Fortunately, Aviv Laufer, senior cloud engineer at DoiT International, found a way. Already familiar with the BigQuery API, he dug into the Grafana documentation and had a working prototype within a few weeks, and released a beta version shortly thereafter. After about a month, we’d solved the major bugs, become production-ready, and have been fielding feature requests from the community ever since.
Monitoring big data operations
Hundreds of companies are already taking advantage of the plugin so they can use both tools to their fullest extent. King, for instance, is using it to monitor the company’s big data operations. The mobile game developer, which famously brought the world Candy Crush Saga back in 2012, runs their data warehouse entirely in Google Cloud and uses BigQuery’s flat-rate subscription model. As King’s usage grew to support hundreds of projects, they were having trouble measuring slot utilization at the reservation or project level. They needed a better way to assess their usage patterns and query efficiency than scraping metrics from the Stackdriver API and consolidating those into yet another project to analyze with Grafana.
Since King was already piloting an alpha of the flat-rate usage export into BigQuery, and was familiar with using Grafana with Stackdriver, the plugin let them tap into the best of both worlds. For example, the following short standard SQL query obtains slot usage by project:
With the Grafana plugin, King was able to visualize the results of this query and get a clear picture of the activity across their more than 1,000 projects. Different projects use different amounts of slots, and the more dominant colors indicate which projects are using more slots than the others.
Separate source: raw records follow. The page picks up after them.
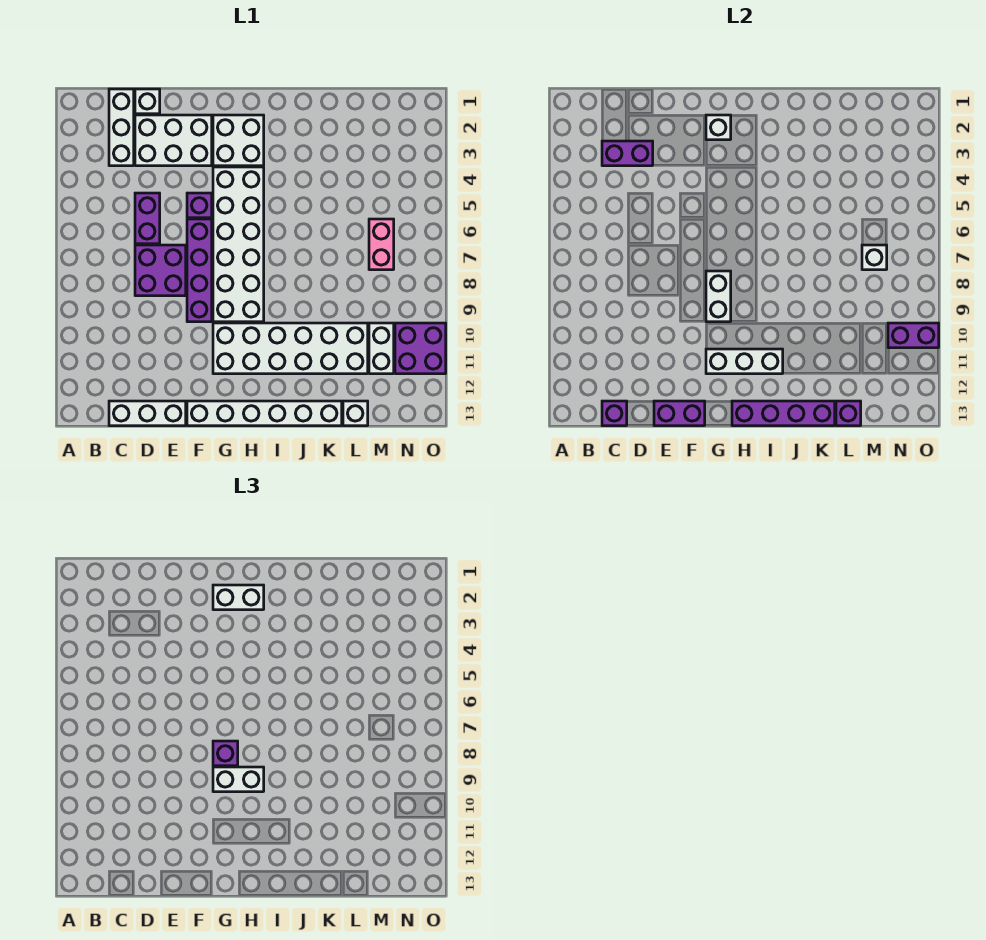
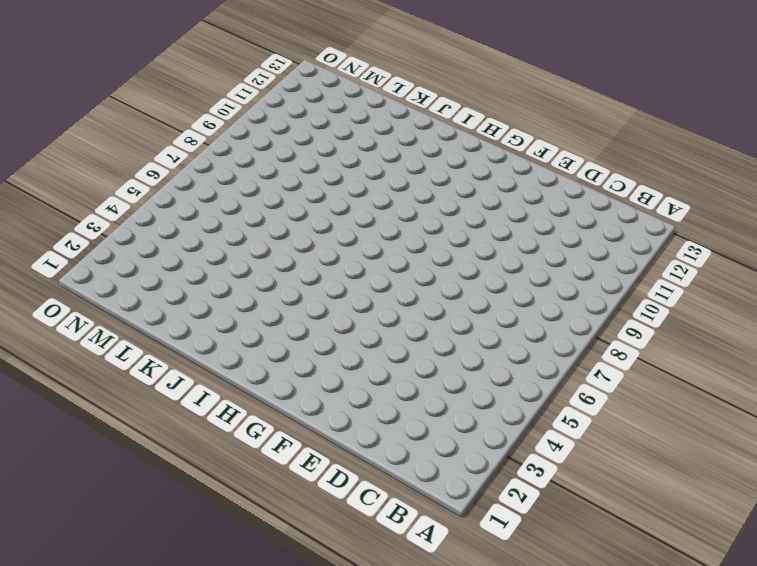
none -> white brick C1:C3 level 1
none -> white brick C13:E13 level 1
none -> white brick D1 level 1

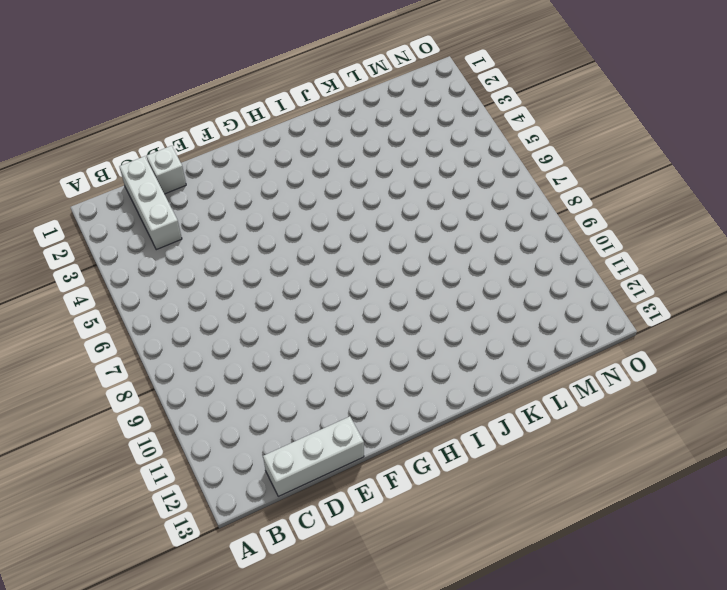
none -> white brick D2:F3 level 1
none -> purple brick D5:D6 level 1
none -> purple brick D7:E8 level 1

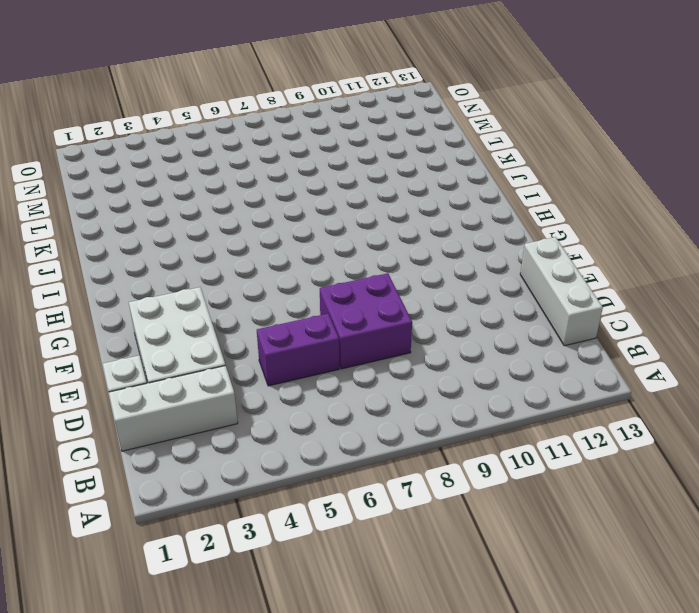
none -> purple brick F5 level 1
none -> purple brick F6:F9 level 1
none -> white brick F13:K13 level 1

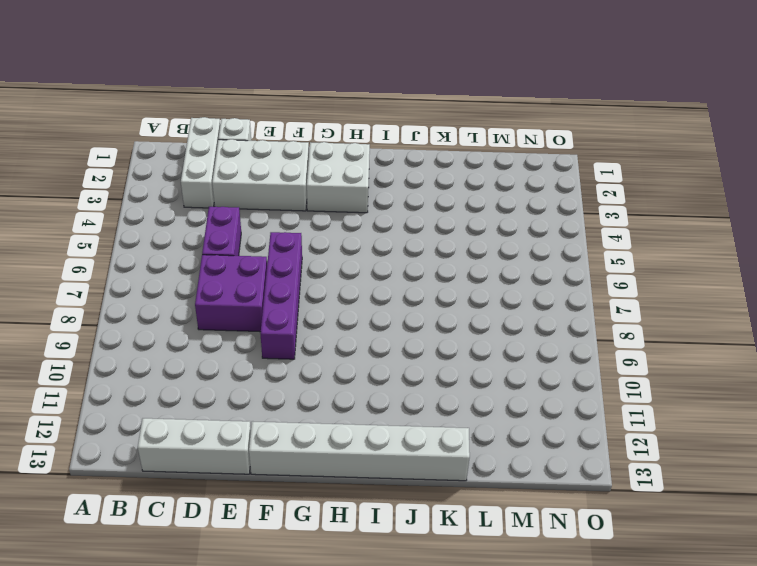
none -> purple brick F5 level 1
none -> white brick G4:H9 level 1
none -> white brick G10:L11 level 1

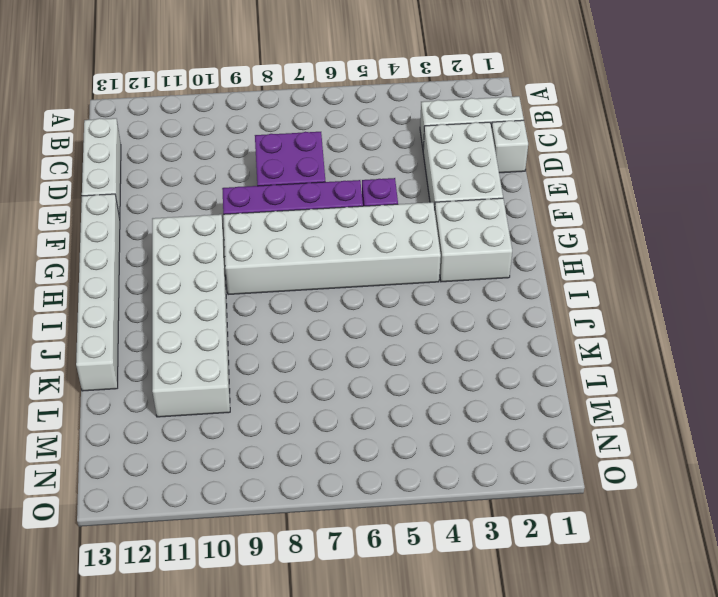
none -> purple brick D5:D6 level 1
none -> white brick L13 level 1
none -> pink brick M6:M7 level 1

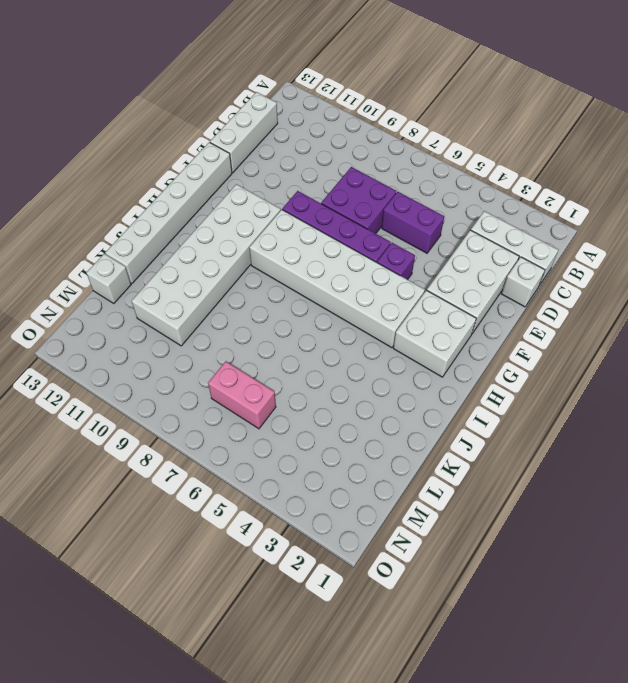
none -> white brick M10:M11 level 1
none -> purple brick N10:O11 level 1
none -> purple brick C3:D3 level 2

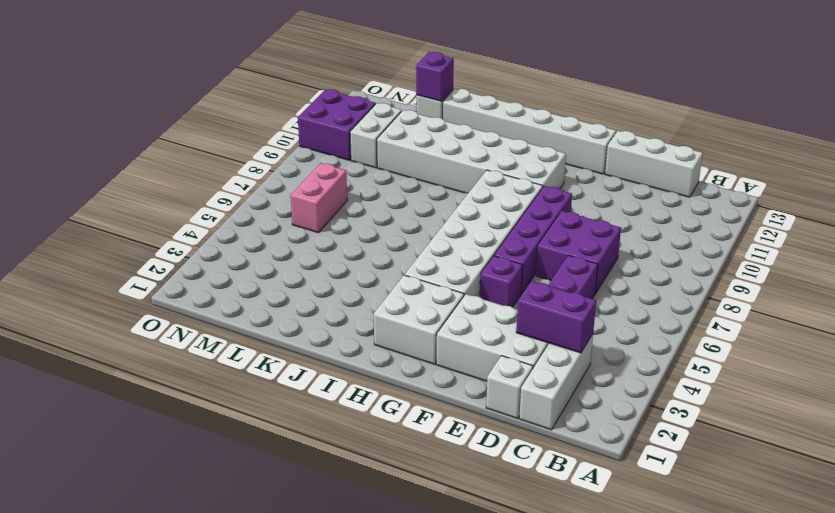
none -> purple brick C13 level 2
none -> purple brick E13:F13 level 2
none -> white brick G2 level 2

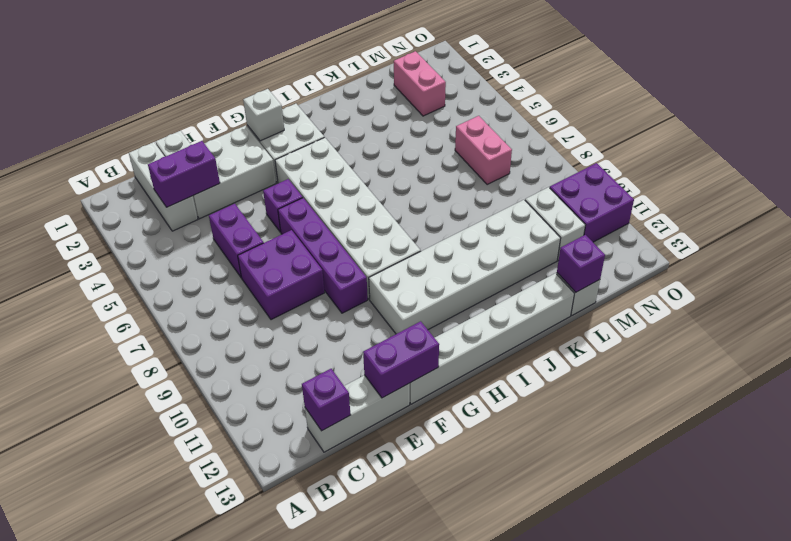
pink brick M2:M3 level 1 -> none
none -> white brick G8:G9 level 2
none -> white brick G11:I11 level 2
none -> purple brick H13:K13 level 2

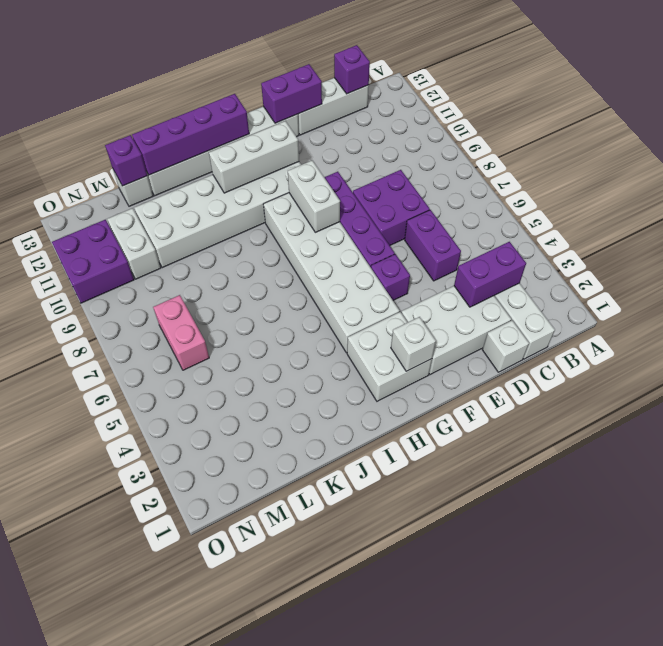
none -> white brick M7 level 2
none -> purple brick N10:O10 level 2
none -> white brick G2:H2 level 3

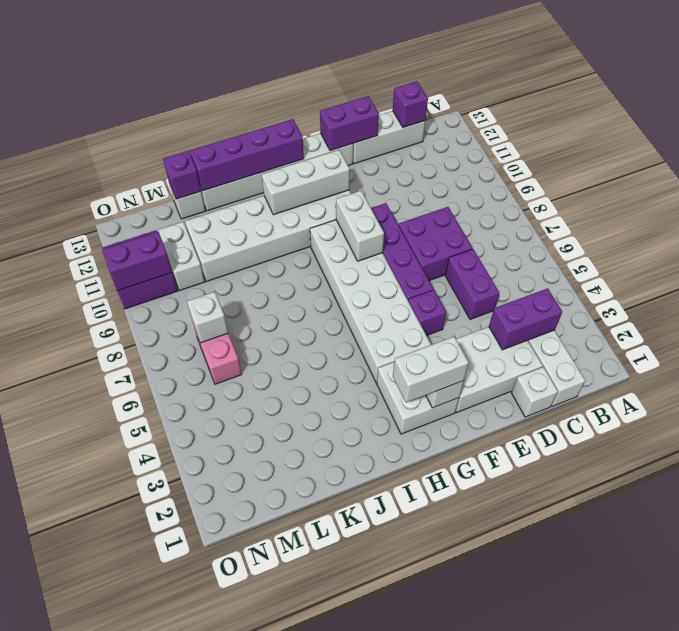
none -> purple brick G8 level 3
none -> white brick G9:H9 level 3

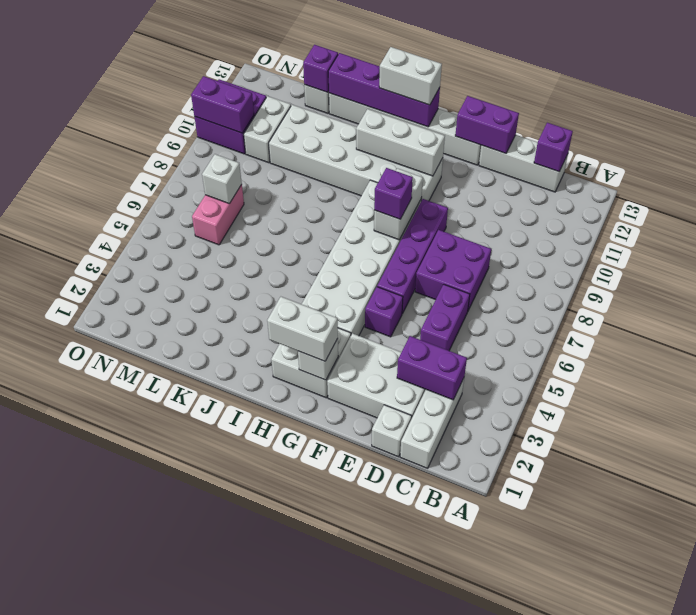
white brick H13:I13 level 3 -> white brick G9:H9 level 3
Another short query allows King to monitor their global slot usage. Below, they have a clear window into a 24-hour period:
Using the plugin to visualize BigQuery monitoring its own usage is just the beginning of how King may use the plugin in the future. King is now displaying BigQuery utilization on digital signage across all its offices to help the company interpret its usage data, ask new questions about it, and find ways to write queries (and manage its data warehouse) more efficiently.
Visualizing billing
Another company benefiting from the one-two punch of BigQuery and Grafana is Travix, a global online travel company with operations in 39 countries. Travix is also a heavy user of BigQuery and Grafana, and when the plugin came out, they jumped on the opportunity to streamline their workflow.
One of the critical areas Travix needs to monitor is SKUs. By exporting their billing information into BigQuery, Travix can analyze all their billing data. With a quick query and the Grafana plugin, Travix can see their top 10 GCP products and the associated costs on a given time frame.
This lets them monitor how much they spend on Google Cloud and perform their own cost optimizations, and drill down into the costs of individual applications.
Travix is also using the plugin to measure their network traffic at 15-minute intervals. By defining events from Cloudflare logs as ingress and egress, they can see what their network traffic patterns are like, and monitor for any new trends or anomalies.
Travix also analyzes their access logs for slowly increasing response times, which would be invisible if looking at shorter periods of time.
Using the Grafana plugin
Using BigQuery and Grafana together can apply to countless applications: dashboards analyzing logs, billing data, sales metrics, traffic analysis, tracking digital marketing campaigns, and probably many more we haven’t thought of yet. Getting started is as easy as downloading the plugin from the Grafana website, or cloning the open-source Github repository.
We welcome your feedback on this plugin via Github, and we respond quickly to bugs and feature requests. We look forward to seeing what you can do!